Topic Summary: The Munich Agreement, September 1938
Part of Munich Agreement — GCSE History
This topic summary covers Topic Summary: The Munich Agreement, September 1938 within Munich Agreement for GCSE History. Revise Munich Agreement in Conflict and Tension 1918-1939 for GCSE History with 8 exam-style questions and 4 flashcards. This topic appears regularly enough that it should still be part of a steady revision cycle. It is section 12 of 12 in this topic. Use this topic summary to connect the idea to the wider topic before moving on to questions and flashcards.
Topic position
Section 12 of 12
Practice
8 questions
Recall
4 flashcards
Topic Summary: The Munich Agreement, September 1938
Key Terms
- Munich Agreement: September 1938 deal giving Hitler the Sudetenland — Czechoslovakia not consulted
- Sudetenland: Western border region of Czechoslovakia — 3 million ethnic Germans and all Czech defensive fortifications
- "Peace for our time": Chamberlain's famous claim on returning from Munich — proved wrong in March 1939
- Skoda Works: Czech arms factory captured by Germany after Munich — boosted German military capacity
Key Dates
- 15 Sep 1938: Chamberlain flies to Berchtesgaden (first meeting)

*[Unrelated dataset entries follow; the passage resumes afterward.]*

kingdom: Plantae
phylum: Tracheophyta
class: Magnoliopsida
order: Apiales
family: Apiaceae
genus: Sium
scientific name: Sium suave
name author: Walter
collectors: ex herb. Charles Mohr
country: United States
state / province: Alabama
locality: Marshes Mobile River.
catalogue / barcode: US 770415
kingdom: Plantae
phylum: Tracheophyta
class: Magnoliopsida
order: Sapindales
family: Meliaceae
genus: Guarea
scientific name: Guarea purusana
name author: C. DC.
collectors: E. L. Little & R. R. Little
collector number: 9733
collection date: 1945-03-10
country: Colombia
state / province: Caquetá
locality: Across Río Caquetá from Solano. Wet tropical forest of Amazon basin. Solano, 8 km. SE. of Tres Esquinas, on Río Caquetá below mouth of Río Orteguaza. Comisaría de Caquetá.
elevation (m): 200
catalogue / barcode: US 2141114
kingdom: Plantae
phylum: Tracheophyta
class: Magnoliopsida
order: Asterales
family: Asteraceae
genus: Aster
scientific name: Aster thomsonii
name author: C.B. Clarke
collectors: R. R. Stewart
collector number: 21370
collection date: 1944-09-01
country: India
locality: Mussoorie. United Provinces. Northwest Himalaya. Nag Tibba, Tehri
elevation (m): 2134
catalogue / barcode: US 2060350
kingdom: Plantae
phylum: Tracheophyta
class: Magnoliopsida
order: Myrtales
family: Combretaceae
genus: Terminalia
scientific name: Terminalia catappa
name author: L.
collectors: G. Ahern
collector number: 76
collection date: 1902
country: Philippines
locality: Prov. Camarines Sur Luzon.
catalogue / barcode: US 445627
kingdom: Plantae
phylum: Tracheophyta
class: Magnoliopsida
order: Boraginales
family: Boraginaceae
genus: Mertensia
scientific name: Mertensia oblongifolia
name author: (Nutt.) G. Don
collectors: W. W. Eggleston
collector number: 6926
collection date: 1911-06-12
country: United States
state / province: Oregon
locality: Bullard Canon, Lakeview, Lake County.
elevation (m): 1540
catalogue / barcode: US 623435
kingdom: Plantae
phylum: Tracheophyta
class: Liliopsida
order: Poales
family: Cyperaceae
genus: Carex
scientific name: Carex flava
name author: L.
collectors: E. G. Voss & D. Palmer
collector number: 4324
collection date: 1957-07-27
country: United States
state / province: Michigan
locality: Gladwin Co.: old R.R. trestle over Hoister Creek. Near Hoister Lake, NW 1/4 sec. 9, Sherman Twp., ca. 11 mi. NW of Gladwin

- 22 Sep 1938: Chamberlain flies to Bad Godesberg (Hitler increases demands)
- 29–30 Sep 1938: Munich Conference — agreement signed
- 30 Sep 1938: "Peace for our time" declared
- Mar 1939: Hitler seizes rest of Czechoslovakia — Munich fails
- Aug 1939: Nazi-Soviet Pact — partly a consequence of Munich
Key People
- Neville Chamberlain: British PM — flew to Germany three times, signed agreement, declared "peace for our time"
- Edouard Daladier: French PM — co-signed Munich; privately knew it would fail
- Adolf Hitler: Demanded Sudetenland; promised it was his "last demand"; broke promise March 1939
- Winston Churchill: Called Munich "a total and unmitigated defeat"
Must-Know Facts
- Czechoslovakia was NOT invited to the Munich conference — its fate was decided without it
- Chamberlain flew to Germany THREE times in September 1938
- The Sudetenland contained ALL of Czechoslovakia's defensive fortifications
- Munich strengthened Germany: gained Skoda arms works and Czech industry
- Munich alienated Stalin — contributed to Nazi-Soviet Pact (August 1939)
- BPUMS: Britain unprepared, Public anti-war, Unjust treaty, Military isolation, Satiation theory
Cross-Topic Links
- → Topic 30 (Appeasement): Munich is appeasement's defining moment — it concentrates all the reasons for appeasement (fear of war, unpreparedness, belief in Versailles injustice) into a single decision, making it the best case study for evaluating the policy.
- → Topic 29 (Steps to War): Munich gave Hitler the Sudetenland, its defensive fortifications, and the Skoda arms works — materially strengthening Germany for every subsequent step toward war and making the conquest of the rest of Czechoslovakia (March 1939) far easier.
- → Topic 32 (Outbreak of War): Munich alienated Stalin, who concluded Britain and France would not stand up to Hitler, which contributed directly to the Nazi-Soviet Pact (August 1939) that removed Hitler's fear of a two-front war and made the invasion of Poland possible.
- → Topic 22 (Treaty of Versailles): Chamberlain justified Munich partly as correcting Versailles — the Sudetenland's 3 million ethnic Germans appeared to support Wilson's self-determination principle, giving the concession a veneer of principle rather than just fear.